そうした中、妊娠中絶を擁護する団体が、キリスト教会や妊娠相談センターをはじめとする中絶反対派(pro-life)の拠点に火炎瓶を投げ込むなど、暴動事件が起きています。

報道によると、最高裁の文書がリークされて以降の45日間で、少なくとも48件もの被害が報告されているとのことです。

象徴的なものを挙げると、今月7日、意図せず妊娠した女性を支援するキリスト教系の非営利組織「CompassCare(コンパスケア)」のニューヨーク州バッファローにある事務所には火炎瓶が投げ込まれ、事務所内および窓ガラスが大破しました。

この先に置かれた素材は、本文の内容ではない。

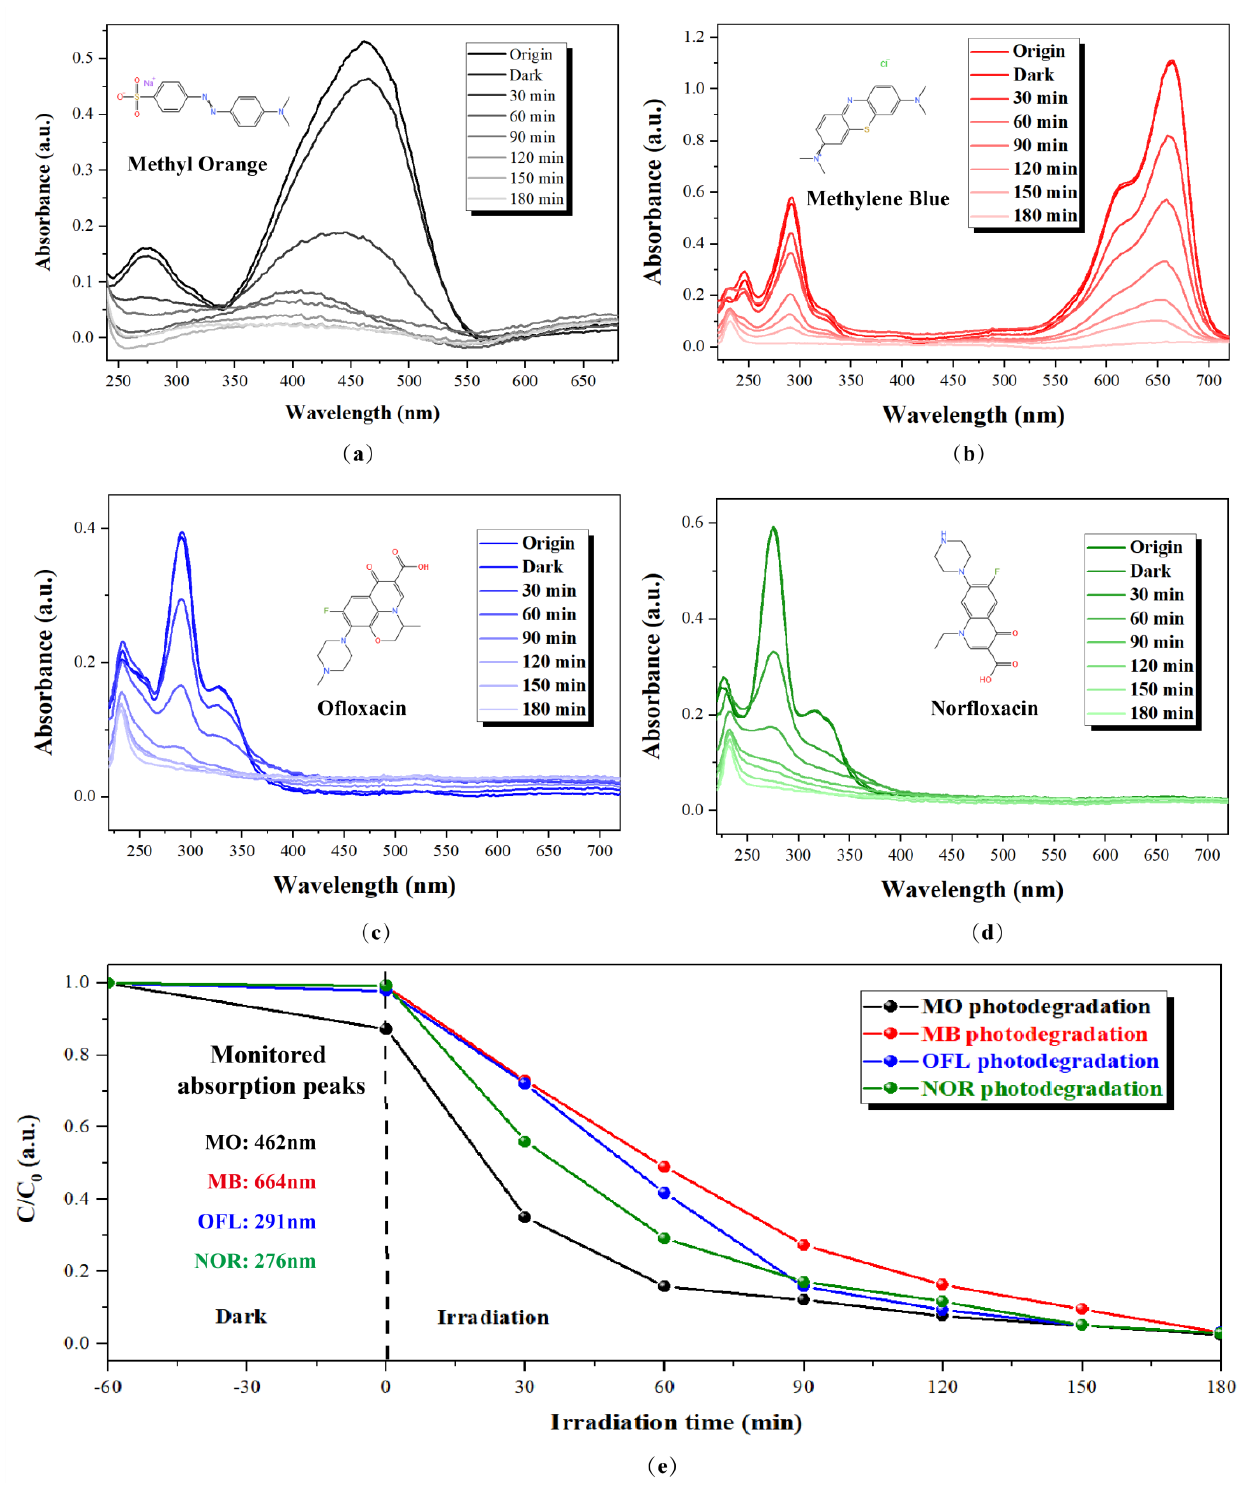
Figure 7. Changes in the UV-Vis absorption spectrum of photodegraded various pollutants with supported nanosheet arrays grown at 110 °C as a function of irradiation time ( a ) MO ( b ) MB ( c ) OFL ( d ) NOR, and ( e ) Pollutants concentration changes as a function of irradiation time.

5月には、ウィスコンシン州にある妊娠中絶に反対する政治団体「ウィスコンシン・ファミリー・アクション」の事務所も放火被害を受け、壁には「If abortions aren't safe, then you aren't either(もし中絶を安全に行えないなら、お前たちも安全ではない)」という脅迫的なメッセージが残されました。

一連の犯罪行為が問題視される一方で、中絶擁護の団体「Jane's Revenge(ジェーンズ・リベンジ)」はいくつかの攻撃に関して犯行を認め、複数回にわたって声明を発表。次のように主張しています。

「これは忠告にすぎない。我々はあらゆる中絶反対の機関、フェイクの病院、暴力的な中絶反対の団体が30日以内に全て解散されることを要求する」「ウィスコンシンは第一の引火点だが、我々はアメリカ全土に存在し、これ以上、警告にとどまることはない」

激化する中絶擁護派の暴動が争点になる中、中絶擁護の立場をとるナンシー・ペロシ下院議長は、この件に関する報道陣の質問に対し、「女性には選択の権利がある」「私はカソリックの信仰を強く持っているが(I'm a very Catholic person)、全ての女性には自分自身で選択する権利があると信じている」と回答。一連の暴力に対する批判を避けました。

ペロシ氏による発言を受け、FOXニュースの人気司会者であるタッカー・カールソン氏は、本誌でも取材してきた保守言論人のビクター・デイビス・ハンソン教授を招待した番組で、「下院議長が教会への攻撃を批判できないというのは恐ろしいことだ」と、見解を尋ねました。

これについてハンソン氏は、リベラル陣営の主張として、「政府は我々(中絶擁護派など、民主党とイデオロギーを共にするリベラル陣営)の味方であり、あなた方(中絶反対など保守派)の味方ではなく、選択的に起訴や逮捕を行うということです」と述べ、イデオロギーに応じて判断を変える民主党のダブルスタンダードぶりを批判しました。

つまり、民主党と見解を同じくする勢力であれば、たとえ過激な暴力行為に出たとしても、事実上、容認されるということが鮮明になりました。